I've been going over some of Butterfly McQueen's appearances on the show recently, and I'm starting to get a feeling of why there's a story that she walked off saying that she didn't want to play "Prissy" (her character in Gone With the Wind) any more.
As opposed to Rochester who always gets the best of Jack, Butterfly is very much a silly, simpleton character. Mary dictates a dinner menu to her, and she says she's having trouble with the spelling. "What are you having trouble with?" asks Mary. "The words," says Butterfly (listen to her delivery on that...call me crazy, but I think she disliked that line).
Later Butterfly borrows Mary's bottle of liquid stockings: "How much do you have to drink before they go to your legs?"
Having just finished Elizabeth McLeod's MAGNIFICENT book on "The Original Amos n Andy" (look for it on Amazon.com...it's definitely a MUST READ), I have been immersed in discussion of the issues around the portrayal of African American characters on radio of this time. And Butterfly's character definitely falls into the minstrelsy of another era (although she's not really in dialect), an unflattering portrait of a rather dimwitted servant.

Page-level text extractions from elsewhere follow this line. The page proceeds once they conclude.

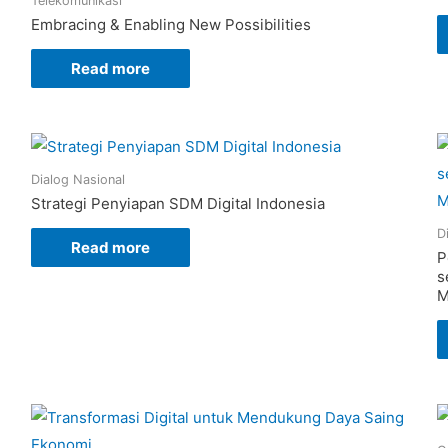
Telekomunikasi
Embracing & Enabling New Possibilities
Read more
Dialog Nasional
Strategi Penyiapan SDM Digital Indonesia
D
Read more
P
s
M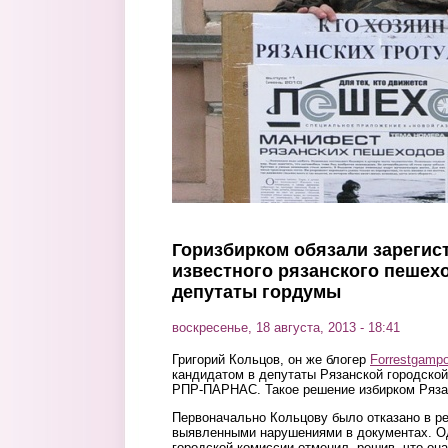
Горизбирком обязали зарегис
известного рязанского пешех
депутаты гордумы
воскресенье, 18 августа, 2013 - 18:41
Григорий Кольцов, он же блогер
Forrestgampo
кандидатом в депутаты Рязанской городской
РПР-ПАРНАС. Такое решение избирком Рязани
Первоначально Кольцову было отказано в ре
выявленными нарушениями в документах. О
городской комиссии отменил, решив, что он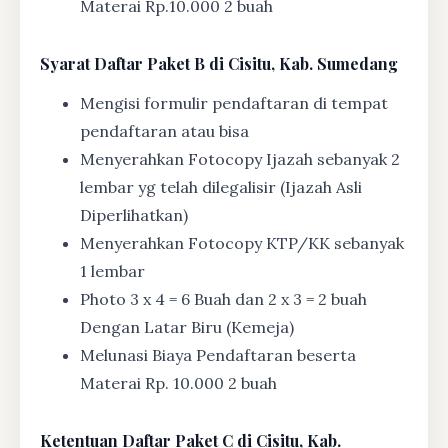
Materai Rp.10.000 2 buah
Syarat
Daftar Paket B di Cisitu, Kab. Sumedang
Mengisi formulir pendaftaran di tempat
pendaftaran atau bisa
Menyerahkan Fotocopy Ijazah sebanyak 2
lembar yg telah dilegalisir (Ijazah Asli
Diperlihatkan)
Menyerahkan Fotocopy KTP/KK sebanyak
1 lembar
Photo 3 x 4 = 6 Buah dan 2 x 3 = 2 buah
Dengan Latar Biru (Kemeja)
Melunasi Biaya Pendaftaran beserta
Materai Rp. 10.000 2 buah
Ketentuan
Daftar Paket C di Cisitu, Kab.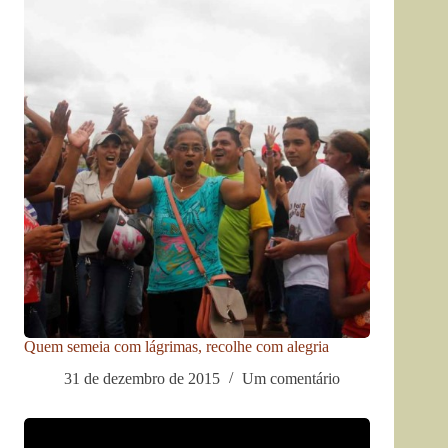
Quem semeia com lágrimas, recolhe com alegria
31 de dezembro de 2015
Um comentário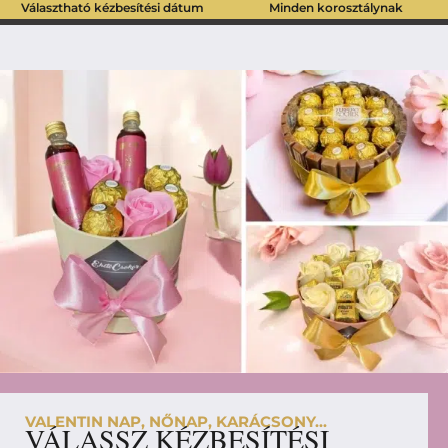
Választható kézbesítési dátum
Minden korosztálynak
VALENTIN NAP, NŐNAP, KARÁCSONY...
VÁLASSZ KÉZBESÍTÉSI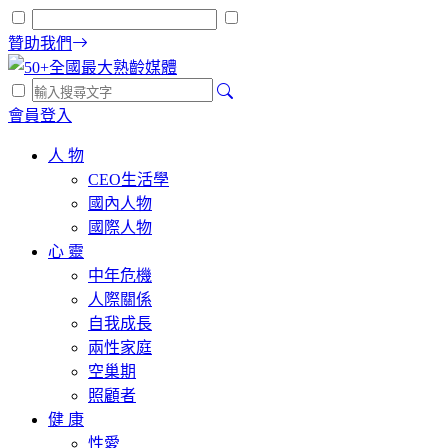
贊助我們
會員登入
人 物
CEO生活學
國內人物
國際人物
心 靈
中年危機
人際關係
自我成長
兩性家庭
空巢期
照顧者
健 康
性愛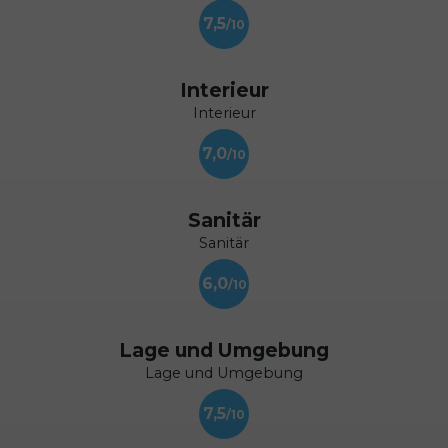
7,5
Interieur
Interieur
7,0
Sanitär
Sanitär
6,0
Lage und Umgebung
Lage und Umgebung
7,5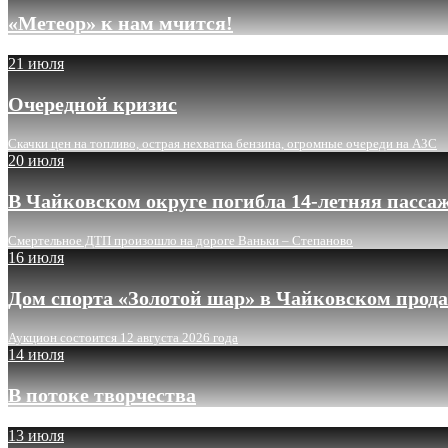
«Метеор» к нам мчится!
21 июля
Очередной кризис
Скачки цен на топливо, острая нехватка бензина, огромные очереди на АЗС
20 июля
В Чайковском округе погибла 14-летняя пасса
Смертельное ДТП произошло на дороге Ваньки – Степаново
16 июля
Дом спорта «Золотой шар» в Чайковском прода
Аукцион состоится 12 августа 2026 года
14 июля
В потоке творчества
13 июля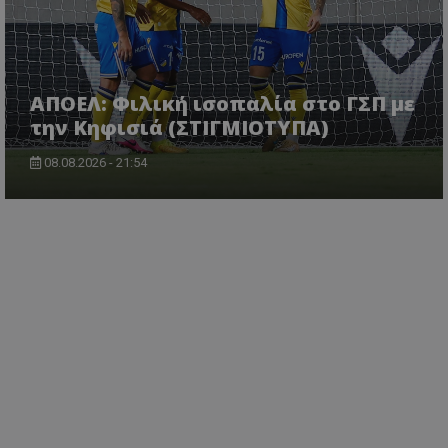
ΑΠΟΕΛ: Φιλική ισοπαλία στο ΓΣΠ με
την Κηφισιά (ΣΤΙΓΜΙΟΤΥΠΑ)
08.08.2026 - 21:54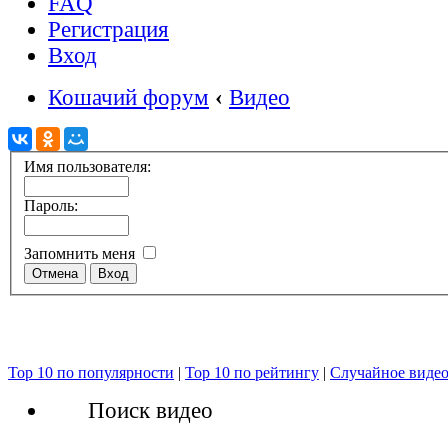
FAQ
Регистрация
Вход
Кошачий форум
‹
Видео
Имя пользователя:
Пароль:
Запомнить меня
Top 10 по популярности
|
Top 10 по рейтингу
|
Случайное виде
Поиск видео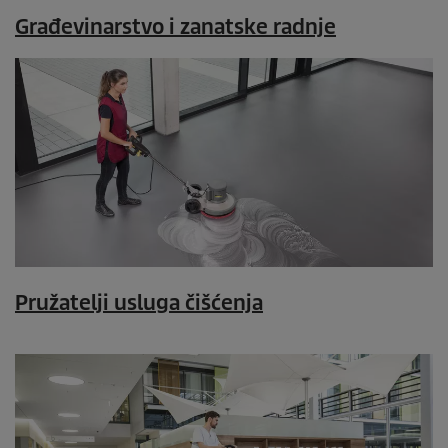
Građevinarstvo i zanatske radnje
Pružatelji usluga čišćenja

I find this very surprising, since the writers were already coming around with Rochester's character by then, lifting him out of the razor-fighting and crap-shooting 30s to the smart, one-upsman that we all remember. Perhaps they couldn't have Butterfly be smarter than Mary, since Mary was always harassing Jack in one way or another and was seldom herself the butt of jokes. And in fact when Mary got Pauline, her subsequent maid, Pauline is also a silly character who rambles verbally.
I'd be interested to hear other thoughts on this.